**SOURCE MATERIAL**
※
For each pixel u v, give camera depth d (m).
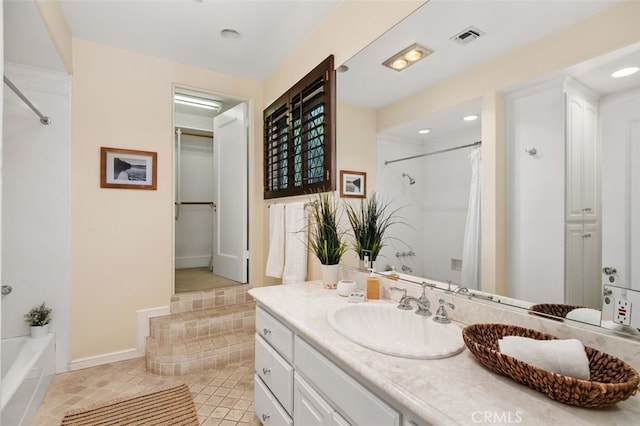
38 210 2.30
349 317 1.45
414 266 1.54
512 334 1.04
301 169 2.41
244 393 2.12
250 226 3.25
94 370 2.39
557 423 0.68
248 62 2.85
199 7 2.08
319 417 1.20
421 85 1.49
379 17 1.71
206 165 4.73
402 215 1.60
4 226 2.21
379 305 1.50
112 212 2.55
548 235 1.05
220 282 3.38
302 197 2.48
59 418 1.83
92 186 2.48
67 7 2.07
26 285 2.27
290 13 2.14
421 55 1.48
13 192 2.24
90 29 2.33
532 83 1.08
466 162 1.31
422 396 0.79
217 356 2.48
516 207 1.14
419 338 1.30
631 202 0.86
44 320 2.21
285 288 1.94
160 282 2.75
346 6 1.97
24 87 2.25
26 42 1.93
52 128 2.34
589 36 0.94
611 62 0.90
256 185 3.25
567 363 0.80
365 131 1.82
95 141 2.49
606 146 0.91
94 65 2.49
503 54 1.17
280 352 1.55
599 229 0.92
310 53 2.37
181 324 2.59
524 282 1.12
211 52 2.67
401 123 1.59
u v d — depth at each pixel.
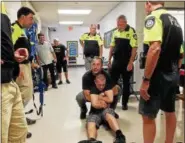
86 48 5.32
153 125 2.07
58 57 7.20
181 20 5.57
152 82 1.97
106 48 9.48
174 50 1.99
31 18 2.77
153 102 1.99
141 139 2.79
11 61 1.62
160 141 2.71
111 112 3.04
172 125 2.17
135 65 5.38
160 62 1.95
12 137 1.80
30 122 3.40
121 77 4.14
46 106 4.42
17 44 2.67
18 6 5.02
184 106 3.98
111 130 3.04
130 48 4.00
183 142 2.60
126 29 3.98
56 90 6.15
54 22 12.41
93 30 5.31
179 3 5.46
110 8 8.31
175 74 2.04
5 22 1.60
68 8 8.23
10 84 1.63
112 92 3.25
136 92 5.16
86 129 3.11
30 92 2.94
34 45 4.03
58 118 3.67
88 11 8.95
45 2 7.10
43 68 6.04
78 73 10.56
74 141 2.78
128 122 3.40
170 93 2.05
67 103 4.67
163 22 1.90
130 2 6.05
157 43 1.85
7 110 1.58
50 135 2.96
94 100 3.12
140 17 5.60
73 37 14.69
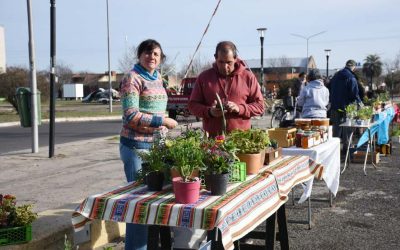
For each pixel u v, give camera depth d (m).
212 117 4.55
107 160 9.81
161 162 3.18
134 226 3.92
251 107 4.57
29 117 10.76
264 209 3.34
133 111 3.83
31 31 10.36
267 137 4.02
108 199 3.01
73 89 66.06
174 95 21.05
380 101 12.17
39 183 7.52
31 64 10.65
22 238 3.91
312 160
※
**TASK ITEM**
Send back every line of the listing exactly. Omit the images.

**SOLUTION**
For each pixel u v, give camera depth d (m).
38 210 2.30
349 317 1.45
414 266 1.54
512 334 1.04
301 169 2.41
244 393 2.12
250 226 3.25
94 370 2.39
557 423 0.68
248 62 2.85
199 7 2.08
319 417 1.20
421 85 1.49
379 17 1.71
206 165 4.73
402 215 1.60
4 226 2.21
379 305 1.50
112 212 2.55
548 235 1.05
220 282 3.38
302 197 2.48
59 418 1.83
92 186 2.48
67 7 2.07
26 285 2.27
290 13 2.14
421 55 1.48
13 192 2.24
90 29 2.33
532 83 1.08
466 162 1.31
422 396 0.79
217 356 2.48
516 207 1.14
419 338 1.30
631 202 0.86
44 320 2.21
285 288 1.94
160 282 2.75
346 6 1.97
24 87 2.25
26 42 1.93
52 128 2.34
589 36 0.94
611 62 0.90
256 185 3.25
567 363 0.80
365 131 1.82
95 141 2.49
606 146 0.91
94 65 2.49
503 54 1.17
280 352 1.55
599 229 0.92
310 53 2.37
181 324 2.59
524 282 1.12
211 52 2.67
401 123 1.59
u v d — depth at each pixel.
86 48 5.32
153 125 2.07
58 57 7.20
181 20 5.57
152 82 1.97
106 48 9.48
174 50 1.99
31 18 2.77
153 102 1.99
141 139 2.79
11 61 1.62
160 141 2.71
111 112 3.04
172 125 2.17
135 65 5.38
160 62 1.95
12 137 1.80
30 122 3.40
121 77 4.14
46 106 4.42
17 44 2.67
18 6 5.02
184 106 3.98
111 130 3.04
130 48 4.00
183 142 2.60
126 29 3.98
56 90 6.15
54 22 12.41
93 30 5.31
179 3 5.46
110 8 8.31
175 74 2.04
5 22 1.60
68 8 8.23
10 84 1.63
112 92 3.25
136 92 5.16
86 129 3.11
30 92 2.94
34 45 4.03
58 118 3.67
88 11 8.95
45 2 7.10
43 68 6.04
78 73 10.56
74 141 2.78
128 122 3.40
170 93 2.05
67 103 4.67
163 22 1.90
130 2 6.05
157 43 1.85
7 110 1.58
50 135 2.96
94 100 3.12
140 17 5.60
73 37 14.69
For each pixel u v, give camera depth d (m).
212 117 4.55
107 160 9.81
161 162 3.18
134 226 3.92
251 107 4.57
29 117 10.76
264 209 3.34
133 111 3.83
31 31 10.36
267 137 4.02
108 199 3.01
73 89 66.06
174 95 21.05
380 101 12.17
39 183 7.52
31 64 10.65
22 238 3.91
312 160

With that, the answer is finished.